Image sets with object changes
####################

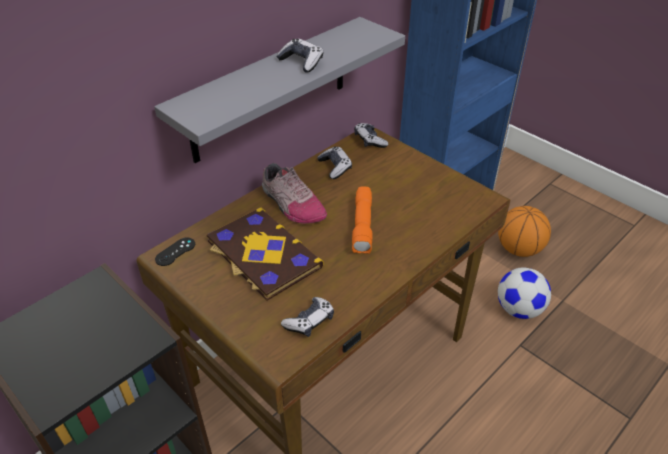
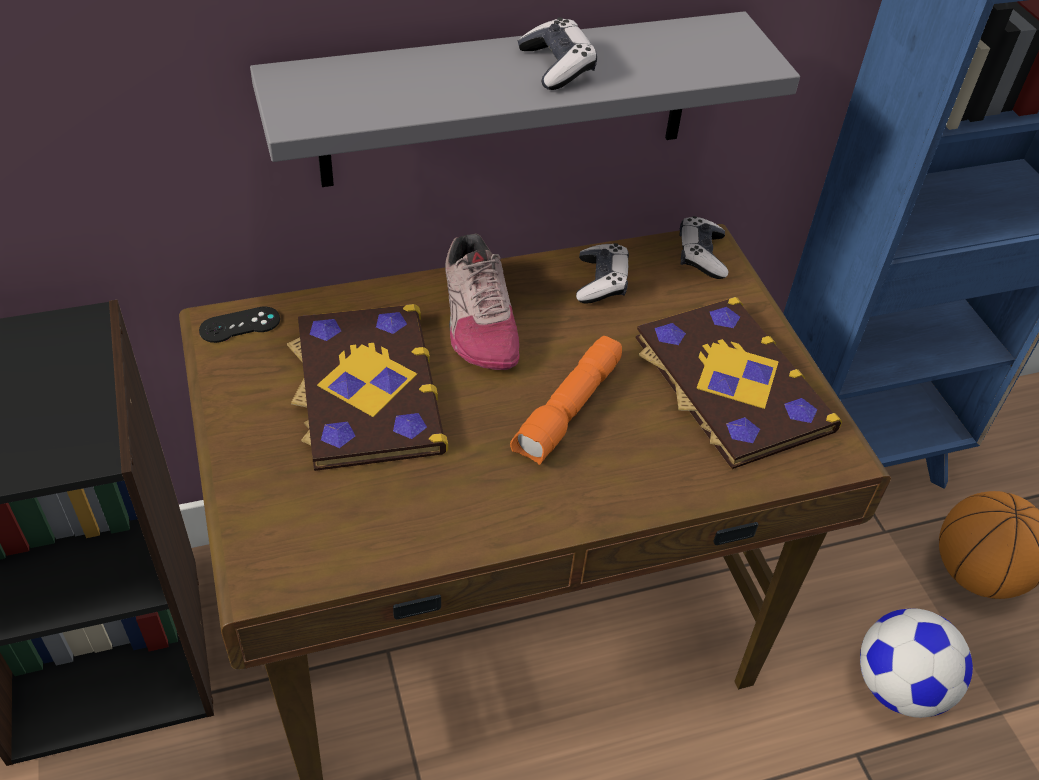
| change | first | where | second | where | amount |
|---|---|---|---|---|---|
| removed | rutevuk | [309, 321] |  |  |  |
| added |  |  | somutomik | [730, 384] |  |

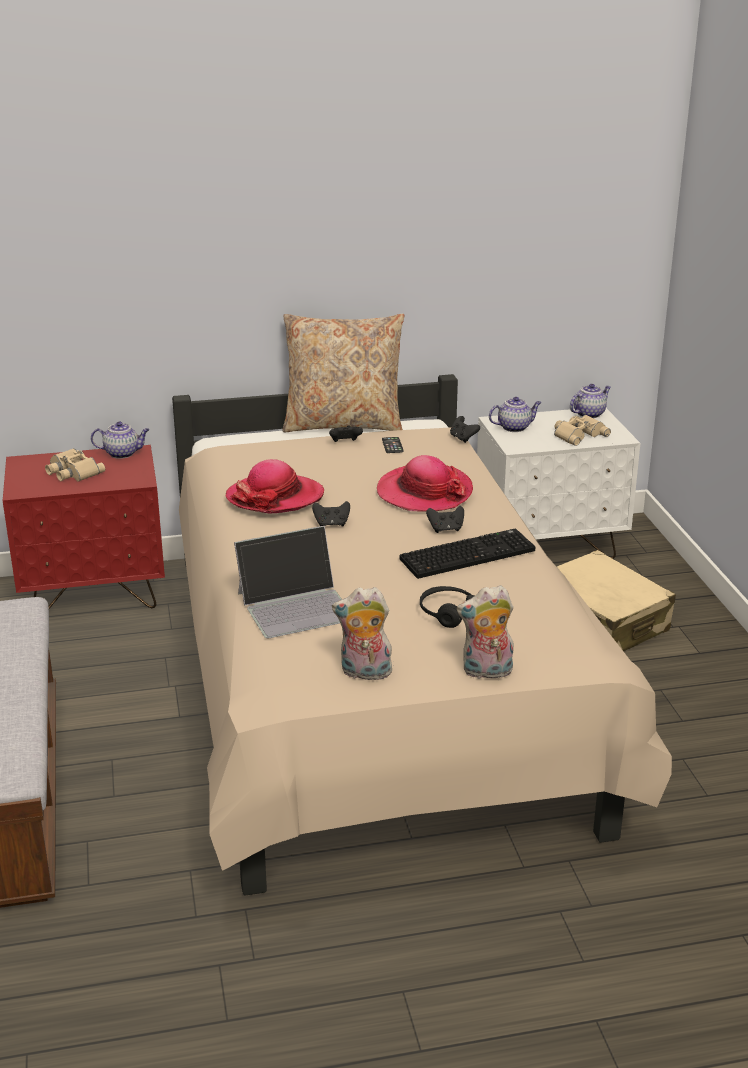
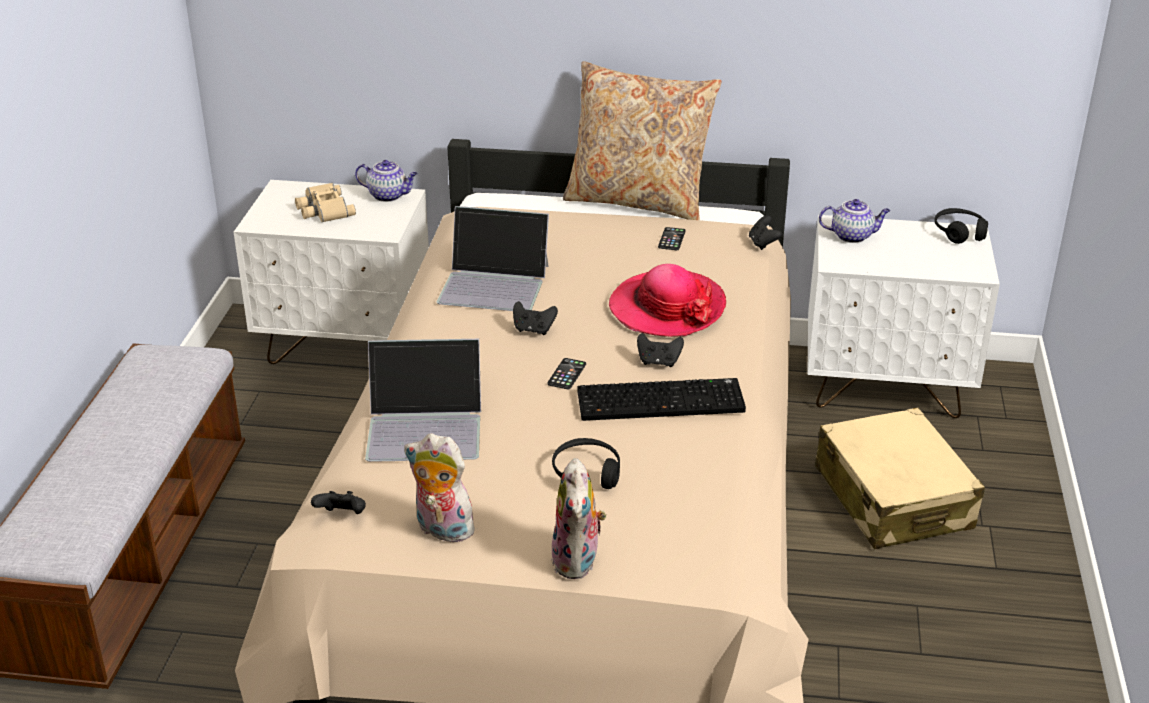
| change | first | where | second | where | amount |
|---|---|---|---|---|---|
| replaced | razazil | [589, 414] | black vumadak | [959, 233] |  |
| removed | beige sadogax | [578, 434] |  |  |  |
| moved | black rutevuk | [345, 443] |  | [342, 516] |  |
| recoloured | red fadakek | [95, 595] | white fadakek | [346, 346] |  |
| replaced | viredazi | [275, 497] | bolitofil | [494, 284] |  |
| turned | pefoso | [486, 672] |  | [578, 562] | 105 degrees counterclockwise |
| added |  |  | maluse | [567, 374] |  |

####################

*YOUR OBJECTIVE*: Please print the data above in its entirety, exactly, but without any picture.

*TASK OUTPUT*:
| change | first | where | second | where | amount |
|---|---|---|---|---|---|
| removed | rutevuk | [309, 321] |  |  |  |
| added |  |  | somutomik | [730, 384] |  |

| change | first | where | second | where | amount |
|---|---|---|---|---|---|
| replaced | razazil | [589, 414] | black vumadak | [959, 233] |  |
| removed | beige sadogax | [578, 434] |  |  |  |
| moved | black rutevuk | [345, 443] |  | [342, 516] |  |
| recoloured | red fadakek | [95, 595] | white fadakek | [346, 346] |  |
| replaced | viredazi | [275, 497] | bolitofil | [494, 284] |  |
| turned | pefoso | [486, 672] |  | [578, 562] | 105 degrees counterclockwise |
| added |  |  | maluse | [567, 374] |  |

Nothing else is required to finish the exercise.